# The problem
Return the data below exactly as given, except for the images.
(The records begins)
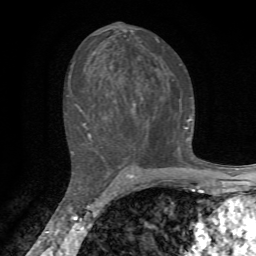
Breast MRI, one axial slice; slice 38 of 72 in the series (ordered by position); cropped to one breast; dynamic contrast-enhanced series, time point 2 of 7 at this slice position (early post-contrast); 1.5 T; TE 4.3 ms, TR 8.8 ms; 256 × 256 image matrix, field of view 170 × 170 mm. Female patient.
Annotated regions visible in this slice (semi-automatically segmented with operator editing):
- enhancing-tissue mask used for the functional tumour volume (all voxels passing the contrast-enhancement thresholds inside the analysis volume; usually the tumour): bounding box <69,38,192,162> (left, top, right, bottom; pixels)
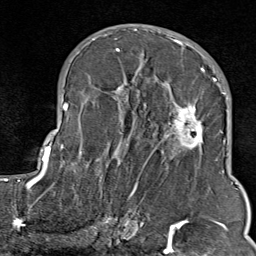
Breast MRI (dynamic contrast-enhanced), one axial slice. Position 46 of 80 along the scan axis. Cropped to one breast. Dynamic contrast-enhanced series, time point 2 of 9 at this slice position (early post-contrast). 1.5 T. TE 1.8 ms, TR 4.3 ms. 2 mm slice thickness. 256 × 256 image matrix, field of view 180 × 180 mm. Female patient.
Structures marked on this image (semi-automatic segmentation, software-assisted and operator-edited):
- enhancing-tissue mask used for the functional tumour volume (all voxels passing the contrast-enhancement thresholds inside the analysis volume; usually the tumour): bounding box <103,35,211,214> (left, top, right, bottom; pixels)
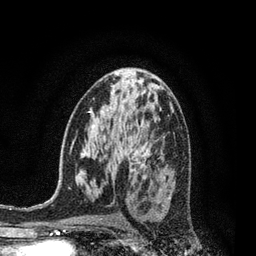
Breast MRI, one axial slice; slice 46 of 80 in the series (ordered by position); cropped to one breast; dynamic contrast-enhanced series, time point 2 of 7 at this slice position (early post-contrast); 3 T; TE 2.1 ms, TR 5 ms; 256 × 256 image matrix, field of view 160 × 160 mm. Female patient.
Outlined on this slice (semi-automatic segmentation, software-assisted and operator-edited):
- enhancing-tissue mask used for the functional tumour volume (all voxels passing the contrast-enhancement thresholds inside the analysis volume; usually the tumour): bounding box <131,159,150,174> (left, top, right, bottom; pixels)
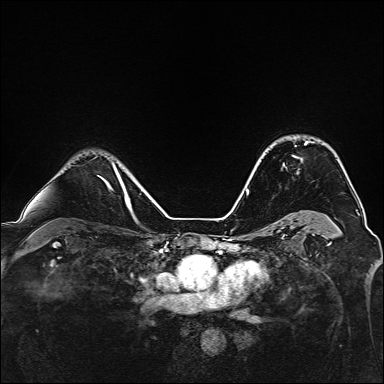
Breast MRI, one axial slice. Slice 105 of 160 in the series (ordered by position). Dynamic contrast-enhanced series, time point 2 of 7 at this slice position (early post-contrast). 1.5 T. TE 2.4 ms, TR 5.2 ms. 1 mm slice thickness. 384 × 384 image matrix. Female patient.
Annotated regions visible in this slice (semi-automatic segmentation, software-assisted and operator-edited):
- enhancing-tissue mask used for the functional tumour volume (all voxels passing the contrast-enhancement thresholds inside the analysis volume; usually the tumour): bounding box <283,141,308,166> (left, top, right, bottom; pixels)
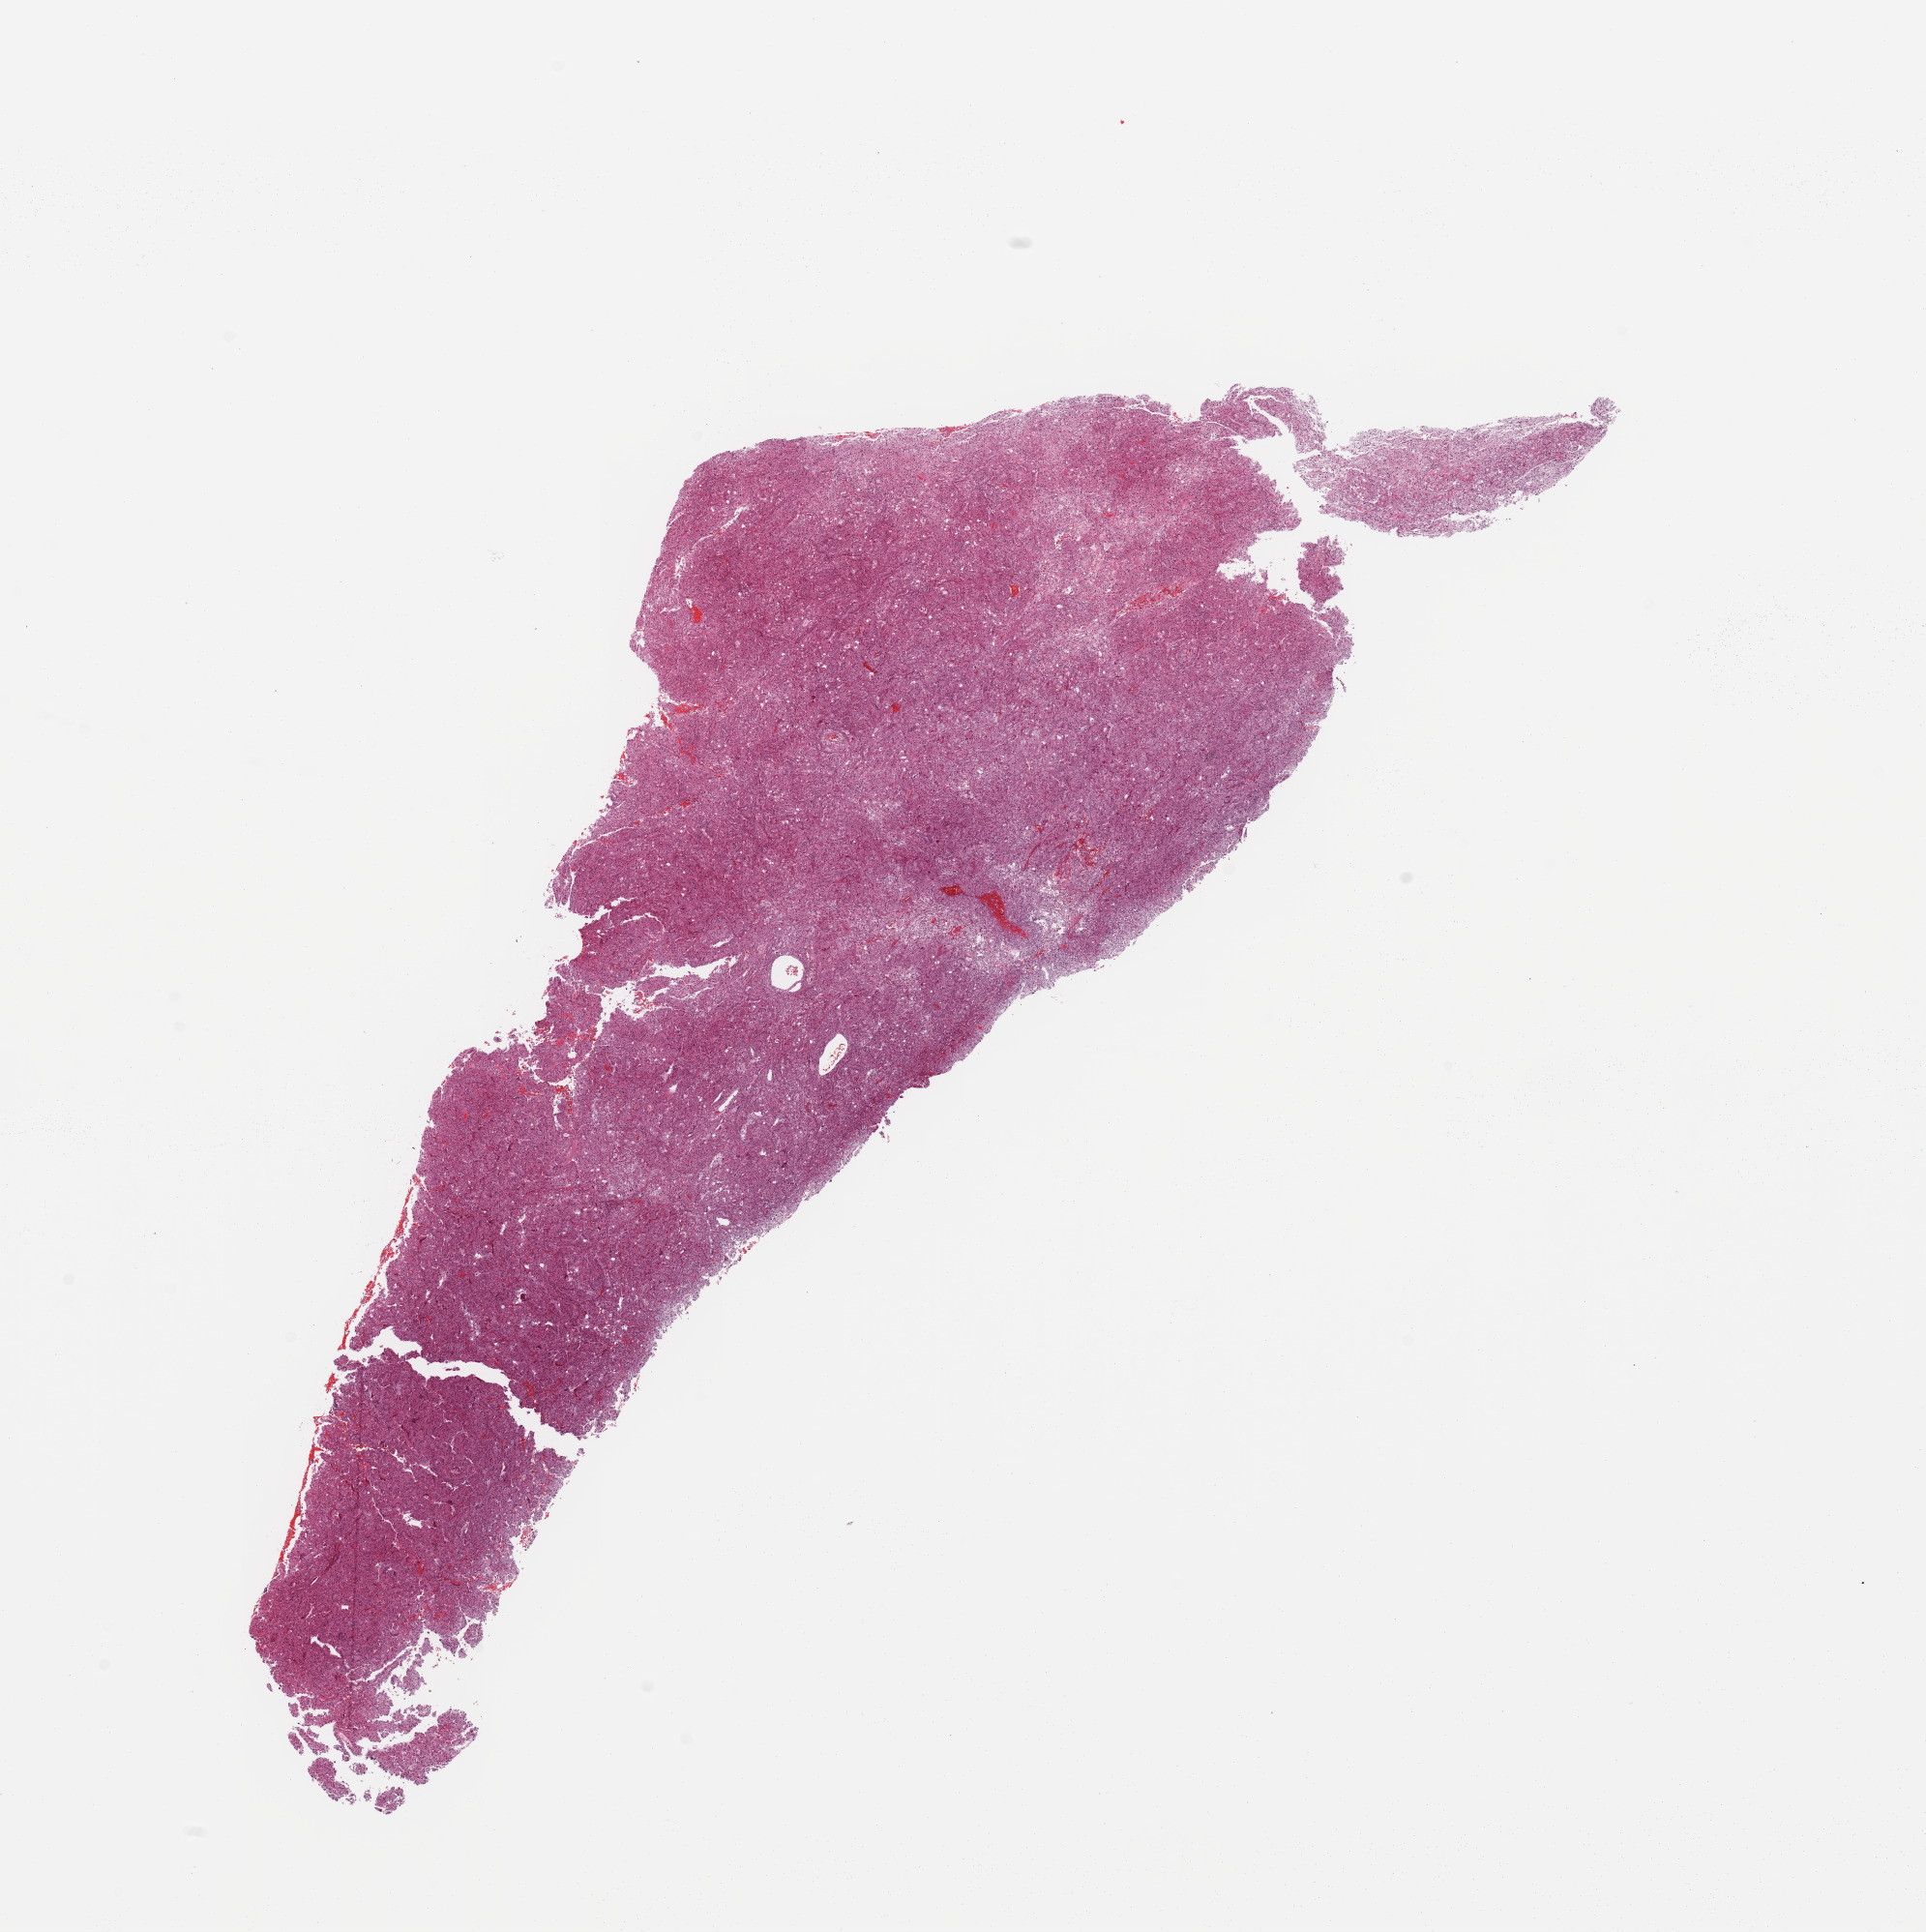
H&E whole-slide image — whole scanned area (about 15.8 x 15.8 mm, acquisition: 20x scan) shown as a low-resolution overview. Kidney, tumour tissue. 68-year-old female patient. Histologic grade: G4 (undifferentiated).
- diagnosis: Renal cell carcinoma, NOS
- primary tumour site (as recorded): middle
- AJCC pathologic stage: I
(The records ends)
# Result
Breast MRI, one axial slice; slice 38 of 72 in the series (ordered by position); cropped to one breast; dynamic contrast-enhanced series, time point 2 of 7 at this slice position (early post-contrast); 1.5 T; TE 4.3 ms, TR 8.8 ms; 256 × 256 image matrix, field of view 170 × 170 mm. Female patient.
Annotated regions visible in this slice (semi-automatically segmented with operator editing):
- enhancing-tissue mask used for the functional tumour volume (all voxels passing the contrast-enhancement thresholds inside the analysis volume; usually the tumour): bounding box <69,38,192,162> (left, top, right, bottom; pixels)
Breast MRI (dynamic contrast-enhanced), one axial slice. Position 46 of 80 along the scan axis. Cropped to one breast. Dynamic contrast-enhanced series, time point 2 of 9 at this slice position (early post-contrast). 1.5 T. TE 1.8 ms, TR 4.3 ms. 2 mm slice thickness. 256 × 256 image matrix, field of view 180 × 180 mm. Female patient.
Structures marked on this image (semi-automatic segmentation, software-assisted and operator-edited):
- enhancing-tissue mask used for the functional tumour volume (all voxels passing the contrast-enhancement thresholds inside the analysis volume; usually the tumour): bounding box <103,35,211,214> (left, top, right, bottom; pixels)
Breast MRI, one axial slice; slice 46 of 80 in the series (ordered by position); cropped to one breast; dynamic contrast-enhanced series, time point 2 of 7 at this slice position (early post-contrast); 3 T; TE 2.1 ms, TR 5 ms; 256 × 256 image matrix, field of view 160 × 160 mm. Female patient.
Outlined on this slice (semi-automatic segmentation, software-assisted and operator-edited):
- enhancing-tissue mask used for the functional tumour volume (all voxels passing the contrast-enhancement thresholds inside the analysis volume; usually the tumour): bounding box <131,159,150,174> (left, top, right, bottom; pixels)
Breast MRI, one axial slice. Slice 105 of 160 in the series (ordered by position). Dynamic contrast-enhanced series, time point 2 of 7 at this slice position (early post-contrast). 1.5 T. TE 2.4 ms, TR 5.2 ms. 1 mm slice thickness. 384 × 384 image matrix. Female patient.
Annotated regions visible in this slice (semi-automatic segmentation, software-assisted and operator-edited):
- enhancing-tissue mask used for the functional tumour volume (all voxels passing the contrast-enhancement thresholds inside the analysis volume; usually the tumour): bounding box <283,141,308,166> (left, top, right, bottom; pixels)
H&E whole-slide image — whole scanned area (about 15.8 x 15.8 mm, acquisition: 20x scan) shown as a low-resolution overview. Kidney, tumour tissue. 68-year-old female patient. Histologic grade: G4 (undifferentiated).
- diagnosis: Renal cell carcinoma, NOS
- primary tumour site (as recorded): middle
- AJCC pathologic stage: I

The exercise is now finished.